Sherlock alzò impercettibilmente le sopracciglia: «Non andremo da nessuna parte oggi, Watson». Si sfilò una scarpa e poi l'altra. «Sono le cinque e tredici minuti e per oggi il dipartimento della polizia di New York potrà lavorare senza i nostri preziosi servigi. Torneremo ad occuparci di spietati assassini e borseggiatori in erba da domani».

Joan lo guardò confusa sbottonarsi il gilet e adagiarlo sullo schienale della poltrona. Avrebbe voluto chiedergli quali fossero le sue intenzioni, ma Sherlock si era già infilato sotto le coperte accanto a lei.

«Sherlock. Cosa stai facendo?». Restò supina, voltando semplicemente la testa alla ricerca del suo sguardo. Sherlock appoggiò la fronte alla sua spalla. Mosse la testa più volte, lentamente, su e giù, giù e su, come a respirare il profumo della sua pelle: lavanda. Poi spostò un braccio e lo appoggiò delicatamente sullo stomaco di Joan, toccando con la mano la parte opposta del letto, ancora fredda, indice del fatto che Joan prediligesse la parte destra del materasso a una piazza e mezza.

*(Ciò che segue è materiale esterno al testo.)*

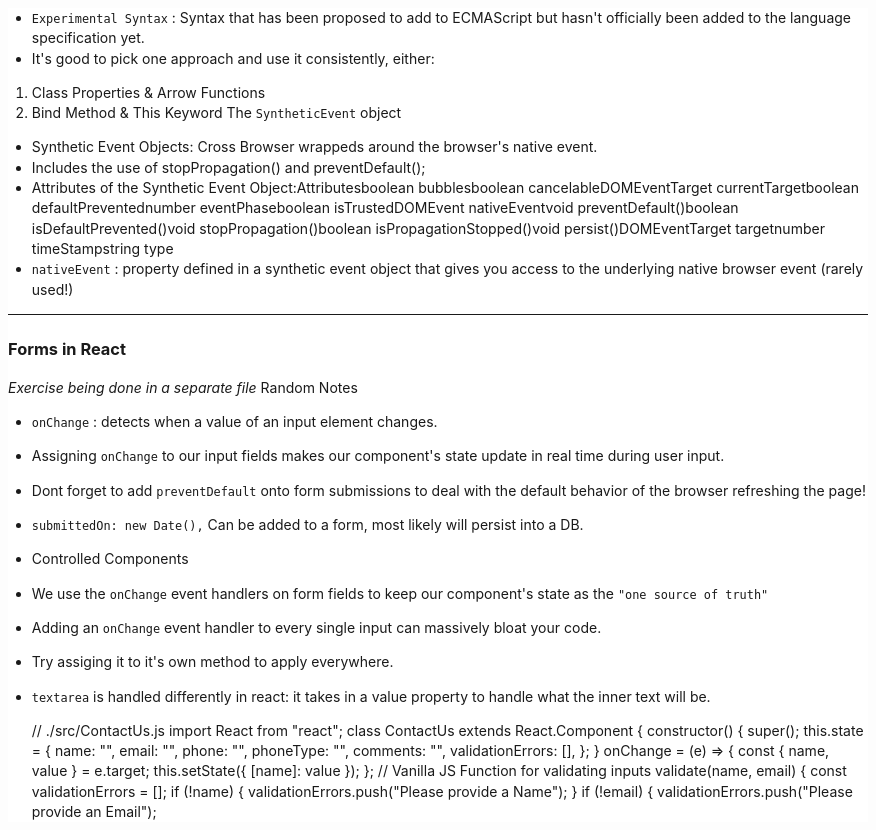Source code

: -   <span id="a4e6">`Experimental Syntax` : Syntax that has been proposed to add to ECMAScript but hasn't officially been added to the language specification yet.</span>
-   <span id="801d">It's good to pick one approach and use it consistently, either:</span>

1.  <span id="2e3e">Class Properties & Arrow Functions</span>
2.  <span id="cc27">Bind Method & This Keyword The `SyntheticEvent` object</span>

-   <span id="f177">Synthetic Event Objects: Cross Browser wrappeds around the browser's native event.</span>
-   <span id="418f">Includes the use of stopPropagation() and preventDefault();</span>
-   <span id="b94f">Attributes of the Synthetic Event Object:Attributesboolean bubblesboolean cancelableDOMEventTarget currentTargetboolean defaultPreventednumber eventPhaseboolean isTrustedDOMEvent nativeEventvoid preventDefault()boolean isDefaultPrevented()void stopPropagation()boolean isPropagationStopped()void persist()DOMEventTarget targetnumber timeStampstring type</span>
-   <span id="7484">`nativeEvent` : property defined in a synthetic event object that gives you access to the underlying native browser event (rarely used!)</span>

---

### Forms in React

_Exercise being done in a separate file_ Random Notes

-   <span id="45ec">`onChange` : detects when a value of an input element changes.</span>
-   <span id="9ca4">Assigning `onChange` to our input fields makes our component's state update in real time during user input.</span>
-   <span id="eb83">Dont forget to add `preventDefault` onto form submissions to deal with the default behavior of the browser refreshing the page!</span>
-   <span id="c413">`submittedOn: new Date(),` Can be added to a form, most likely will persist into a DB.</span>
-   <span id="b97f">Controlled Components</span>
-   <span id="ac48">We use the `onChange` event handlers on form fields to keep our component's state as the `"one source of truth"`</span>
-   <span id="4685">Adding an `onChange` event handler to every single input can massively bloat your code.</span>
-   <span id="448c">Try assiging it to it's own method to apply everywhere.</span>
-   <span id="f229">`textarea` is handled differently in react: it takes in a value property to handle what the inner text will be.</span>



    // ./src/ContactUs.js
    import React from "react";
    class ContactUs extends React.Component {
      constructor() {
        super();
        this.state = {
          name: "",
          email: "",
          phone: "",
          phoneType: "",
          comments: "",
          validationErrors: [],
        };
      }
      onChange = (e) => {
        const { name, value } = e.target;
        this.setState({ [name]: value });
      };
      // Vanilla JS Function for validating inputs
      validate(name, email) {
        const validationErrors = [];
        if (!name) {
          validationErrors.push("Please provide a Name");
        }
        if (!email) {
          validationErrors.push("Please provide an Email");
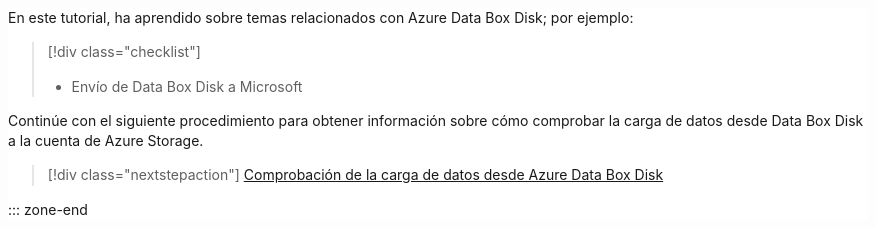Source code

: En este tutorial, ha aprendido sobre temas relacionados con Azure Data Box Disk; por ejemplo:

> [!div class="checklist"]
>
> * Envío de Data Box Disk a Microsoft

Continúe con el siguiente procedimiento para obtener información sobre cómo comprobar la carga de datos desde Data Box Disk a la cuenta de Azure Storage.

> [!div class="nextstepaction"]
> [Comprobación de la carga de datos desde Azure Data Box Disk](./data-box-disk-deploy-upload-verify.md)

::: zone-end
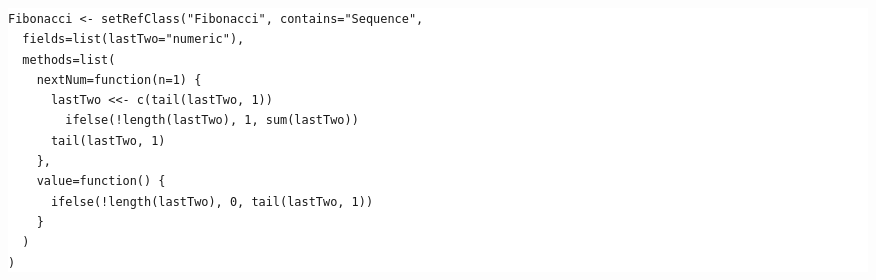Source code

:     Fibonacci <- setRefClass("Fibonacci", contains="Sequence",
      fields=list(lastTwo="numeric"),
      methods=list(
        nextNum=function(n=1) {
          lastTwo <<- c(tail(lastTwo, 1))
            ifelse(!length(lastTwo), 1, sum(lastTwo))
          tail(lastTwo, 1)
        },
        value=function() {
          ifelse(!length(lastTwo), 0, tail(lastTwo, 1))
        }
      )
    )
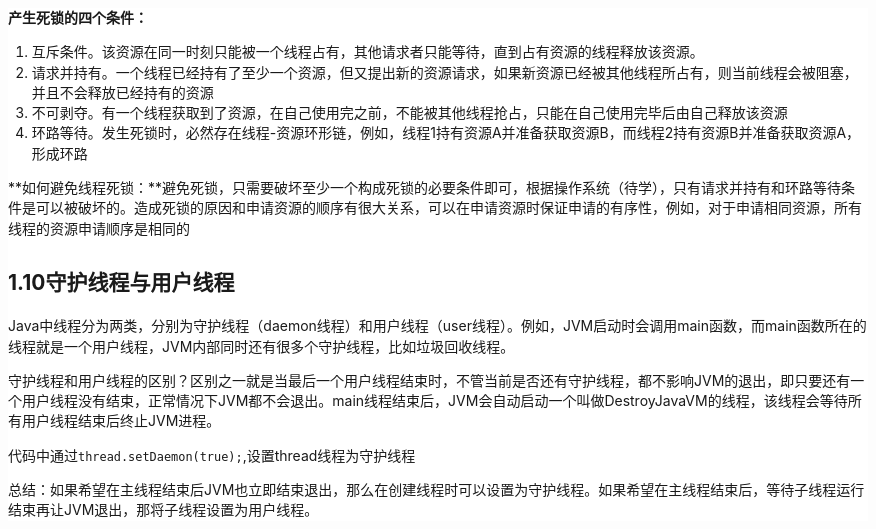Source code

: **产生死锁的四个条件：**

1. 互斥条件。该资源在同一时刻只能被一个线程占有，其他请求者只能等待，直到占有资源的线程释放该资源。
2. 请求并持有。一个线程已经持有了至少一个资源，但又提出新的资源请求，如果新资源已经被其他线程所占有，则当前线程会被阻塞，并且不会释放已经持有的资源
3. 不可剥夺。有一个线程获取到了资源，在自己使用完之前，不能被其他线程抢占，只能在自己使用完毕后由自己释放该资源
4. 环路等待。发生死锁时，必然存在线程-资源环形链，例如，线程1持有资源A并准备获取资源B，而线程2持有资源B并准备获取资源A，形成环路

**如何避免线程死锁：**避免死锁，只需要破坏至少一个构成死锁的必要条件即可，根据操作系统（待学），只有请求并持有和环路等待条件是可以被破坏的。造成死锁的原因和申请资源的顺序有很大关系，可以在申请资源时保证申请的有序性，例如，对于申请相同资源，所有线程的资源申请顺序是相同的

## 1.10守护线程与用户线程

Java中线程分为两类，分别为守护线程（daemon线程）和用户线程（user线程）。例如，JVM启动时会调用main函数，而main函数所在的线程就是一个用户线程，JVM内部同时还有很多个守护线程，比如垃圾回收线程。

守护线程和用户线程的区别？区别之一就是当最后一个用户线程结束时，不管当前是否还有守护线程，都不影响JVM的退出，即只要还有一个用户线程没有结束，正常情况下JVM都不会退出。main线程结束后，JVM会自动启动一个叫做DestroyJavaVM的线程，该线程会等待所有用户线程结束后终止JVM进程。

代码中通过`thread.setDaemon(true);`,设置thread线程为守护线程

总结：如果希望在主线程结束后JVM也立即结束退出，那么在创建线程时可以设置为守护线程。如果希望在主线程结束后，等待子线程运行结束再让JVM退出，那将子线程设置为用户线程。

«Ho rischiato davvero di perderti questa volta» la sua voce giunse come un sussurro. «Lasciami restare qui con te, voglio assicurarmi che tu stia bene».

Il cuore di Joan accelerò il battito e il rossore che aveva invaso le sue guance sarebbe stato chiaramente visibile se non fosse stato per il buio della stanza. Tuttavia, non disse una parola. Accarezzò la testa di Sherlock, ancora appoggiata alla sua spalla, e si addormentò, ringraziando il cielo per quel giorno in cui le loro strade si erano incrociate.